1970 Cadillac Sedan DeVille acquired for teenage boy
Having owned a 1970 Cadillac for several years Scott Minesinger is well acquainted its driving character. As his son, Jack, approached driving age the father thought what better first car for his son than a 1970 Cadillac. The search began and a low-mileage, rust-free 1970 Cadillac Sedan DeVille four-door hardtop was located in Baltimore.
When the original owner of the Sedan Deville died in 2012 ownership was transferred to his grandson, but the grandson soon realized he could not garage the Cadillac as his grandfather had always done.
The senior Minesinger investigated and saw the 35,000-mile 1970 model was free of rust, dings or dents. He bought the Cadillac and drove it to his brother-in-law’s home where he could hide it until Christmas when the junior Minesinger could be presented with the Cadillac.
Records show the 1970 Sedan DeVille left the factory with an enormous 472-cubic-inch V-8 engine that developed 375 horsepower.

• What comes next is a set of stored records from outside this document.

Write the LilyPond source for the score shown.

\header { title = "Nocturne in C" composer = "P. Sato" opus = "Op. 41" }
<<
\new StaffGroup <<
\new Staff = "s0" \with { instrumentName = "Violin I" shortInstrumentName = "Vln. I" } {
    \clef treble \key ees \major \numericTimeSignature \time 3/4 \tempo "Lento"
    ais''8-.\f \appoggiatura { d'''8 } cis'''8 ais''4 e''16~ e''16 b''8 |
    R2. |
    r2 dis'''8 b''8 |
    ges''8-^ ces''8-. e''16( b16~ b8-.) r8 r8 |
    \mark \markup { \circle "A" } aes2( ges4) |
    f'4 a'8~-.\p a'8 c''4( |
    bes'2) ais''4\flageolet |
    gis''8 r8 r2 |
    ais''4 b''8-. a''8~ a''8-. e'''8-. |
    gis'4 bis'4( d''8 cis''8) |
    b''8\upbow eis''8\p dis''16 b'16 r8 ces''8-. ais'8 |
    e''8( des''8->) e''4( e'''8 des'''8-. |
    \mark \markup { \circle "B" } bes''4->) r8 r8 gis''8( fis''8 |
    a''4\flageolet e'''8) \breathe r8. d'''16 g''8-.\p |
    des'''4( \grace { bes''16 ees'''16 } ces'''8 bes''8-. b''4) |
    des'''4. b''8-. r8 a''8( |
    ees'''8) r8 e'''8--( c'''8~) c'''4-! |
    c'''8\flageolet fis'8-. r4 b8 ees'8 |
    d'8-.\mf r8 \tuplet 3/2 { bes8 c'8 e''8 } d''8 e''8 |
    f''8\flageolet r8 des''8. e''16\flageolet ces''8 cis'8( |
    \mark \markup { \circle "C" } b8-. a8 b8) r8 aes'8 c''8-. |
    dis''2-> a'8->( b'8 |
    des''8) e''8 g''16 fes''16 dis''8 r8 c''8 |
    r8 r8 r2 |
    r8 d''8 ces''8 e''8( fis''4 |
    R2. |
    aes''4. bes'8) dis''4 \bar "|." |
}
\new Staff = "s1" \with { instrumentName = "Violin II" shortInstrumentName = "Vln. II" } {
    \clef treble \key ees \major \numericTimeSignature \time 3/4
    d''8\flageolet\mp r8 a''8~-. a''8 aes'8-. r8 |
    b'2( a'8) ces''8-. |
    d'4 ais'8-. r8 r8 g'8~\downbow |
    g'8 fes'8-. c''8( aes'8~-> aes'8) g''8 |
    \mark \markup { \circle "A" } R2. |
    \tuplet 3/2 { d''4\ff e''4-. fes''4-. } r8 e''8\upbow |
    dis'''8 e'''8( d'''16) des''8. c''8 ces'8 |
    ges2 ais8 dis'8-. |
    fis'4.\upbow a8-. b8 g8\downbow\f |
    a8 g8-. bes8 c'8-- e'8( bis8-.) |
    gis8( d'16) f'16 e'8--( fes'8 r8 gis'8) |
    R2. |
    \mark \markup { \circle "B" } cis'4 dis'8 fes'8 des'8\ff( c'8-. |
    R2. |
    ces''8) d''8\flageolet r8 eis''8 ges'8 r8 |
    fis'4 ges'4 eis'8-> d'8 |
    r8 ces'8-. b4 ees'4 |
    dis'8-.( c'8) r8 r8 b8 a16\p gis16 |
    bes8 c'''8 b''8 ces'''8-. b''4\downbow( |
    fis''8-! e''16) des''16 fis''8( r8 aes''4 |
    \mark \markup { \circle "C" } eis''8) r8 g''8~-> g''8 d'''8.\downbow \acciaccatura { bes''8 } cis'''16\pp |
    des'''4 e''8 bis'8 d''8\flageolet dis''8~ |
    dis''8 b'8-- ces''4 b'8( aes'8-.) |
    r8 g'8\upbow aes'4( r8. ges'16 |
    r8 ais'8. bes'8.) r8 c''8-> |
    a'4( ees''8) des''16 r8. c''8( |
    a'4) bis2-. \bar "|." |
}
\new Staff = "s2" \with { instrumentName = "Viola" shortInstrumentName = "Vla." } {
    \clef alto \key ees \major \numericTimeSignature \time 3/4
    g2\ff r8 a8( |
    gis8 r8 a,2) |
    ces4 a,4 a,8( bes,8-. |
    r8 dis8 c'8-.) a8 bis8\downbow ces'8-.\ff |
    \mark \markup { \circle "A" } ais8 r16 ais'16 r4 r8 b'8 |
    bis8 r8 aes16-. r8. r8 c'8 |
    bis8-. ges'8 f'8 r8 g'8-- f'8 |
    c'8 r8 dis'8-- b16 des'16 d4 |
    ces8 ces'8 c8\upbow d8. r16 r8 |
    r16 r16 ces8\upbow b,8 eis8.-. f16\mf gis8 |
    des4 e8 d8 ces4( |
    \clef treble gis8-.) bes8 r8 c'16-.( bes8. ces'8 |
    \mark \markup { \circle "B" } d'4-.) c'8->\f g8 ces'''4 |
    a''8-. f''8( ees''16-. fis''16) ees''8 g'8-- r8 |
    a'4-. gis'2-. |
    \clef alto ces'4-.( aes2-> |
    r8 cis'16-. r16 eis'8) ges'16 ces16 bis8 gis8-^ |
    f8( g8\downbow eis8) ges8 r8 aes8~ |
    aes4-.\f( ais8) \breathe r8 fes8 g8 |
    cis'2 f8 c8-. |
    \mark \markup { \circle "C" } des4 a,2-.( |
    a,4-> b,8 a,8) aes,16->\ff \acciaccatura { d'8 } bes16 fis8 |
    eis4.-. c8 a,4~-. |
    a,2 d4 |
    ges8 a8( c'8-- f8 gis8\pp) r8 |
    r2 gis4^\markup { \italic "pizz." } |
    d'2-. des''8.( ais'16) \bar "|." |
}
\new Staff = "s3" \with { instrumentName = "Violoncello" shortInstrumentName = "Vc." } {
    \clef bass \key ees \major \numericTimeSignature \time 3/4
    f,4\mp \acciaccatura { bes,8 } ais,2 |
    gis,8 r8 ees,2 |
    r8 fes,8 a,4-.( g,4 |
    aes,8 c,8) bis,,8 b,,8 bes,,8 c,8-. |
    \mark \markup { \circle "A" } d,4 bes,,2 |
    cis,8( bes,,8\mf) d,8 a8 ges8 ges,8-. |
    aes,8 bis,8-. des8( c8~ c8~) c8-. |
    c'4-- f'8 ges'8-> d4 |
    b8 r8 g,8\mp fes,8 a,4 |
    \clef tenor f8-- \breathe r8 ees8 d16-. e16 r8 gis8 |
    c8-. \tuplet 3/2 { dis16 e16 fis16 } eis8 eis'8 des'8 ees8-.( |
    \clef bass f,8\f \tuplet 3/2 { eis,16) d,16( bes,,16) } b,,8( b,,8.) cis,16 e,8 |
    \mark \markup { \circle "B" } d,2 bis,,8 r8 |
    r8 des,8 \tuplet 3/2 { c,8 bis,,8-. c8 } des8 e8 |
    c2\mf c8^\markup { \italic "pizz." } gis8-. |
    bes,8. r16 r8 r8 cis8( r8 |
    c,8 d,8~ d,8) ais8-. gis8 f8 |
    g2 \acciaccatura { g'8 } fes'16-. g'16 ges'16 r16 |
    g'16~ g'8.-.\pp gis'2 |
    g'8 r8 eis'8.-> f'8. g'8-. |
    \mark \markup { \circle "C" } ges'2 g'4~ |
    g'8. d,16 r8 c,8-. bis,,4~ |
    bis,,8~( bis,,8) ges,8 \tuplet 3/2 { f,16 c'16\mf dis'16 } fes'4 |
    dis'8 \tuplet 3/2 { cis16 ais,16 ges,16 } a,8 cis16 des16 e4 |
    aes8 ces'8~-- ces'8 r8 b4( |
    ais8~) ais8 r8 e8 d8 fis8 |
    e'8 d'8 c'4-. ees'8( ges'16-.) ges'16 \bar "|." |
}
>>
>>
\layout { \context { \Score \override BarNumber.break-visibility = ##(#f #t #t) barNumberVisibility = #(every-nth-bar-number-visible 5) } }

The automatic transmission gear pattern is from the left: Park-Reverse-Neutral-Drive 1-Drive 2-Low. Optional equipment ordered by the original owner included power seats, locks, and windows; cruise control; padded vinyl roof; two exterior mirrors; tilt/telescopic steering wheel and climate control air conditioner.
Occupants of the lengthy 4,725-pound vehicle comfortably ride on the 129-inch wheelbase that supports the 18-foot, 9-inch-long Cadillac. The 26-gallon fuel tank affords a range of close to 400 miles.
Standard goodies on the Sedan DeVille include the remote trunk release, as well as the Twilight Sentinel which automatically activates the headlights.
“It’s a highway cruiser,” the senior Minesinger admits.
Since acquiring the Cadillac, father and son together have labored to return the luxury automobile to like-new condition. A new hydraulic brake system has been installed from the booster to the wheel cylinders.
All the coolant has been replaced and all of the rubber parts have been replaced with new rubber. A new engine hood pad has been ordered and a new single exhaust system has replaced the original.
In 1970, Cadillac offered a total of eleven body styles in three series on four wheelbases. When new the four-door hardtop had a base price of $6,118 with an ineffective radio antenna imbedded in the windshield.
Young Jack Minesinger enjoys his silver car with the blue upholstery inside and the dark blue vinyl top outside. While at the three-spoke steering wheel the teenager takes notice of the controls for the wipers and washers on the door. The yard-long fender skirts help to hide the 15-inch tires.
Jack Minesinger has yet to acquire the “official” permit to drive the Cadillac he has made roadworthy.
“It’s basically a land yacht,” he says.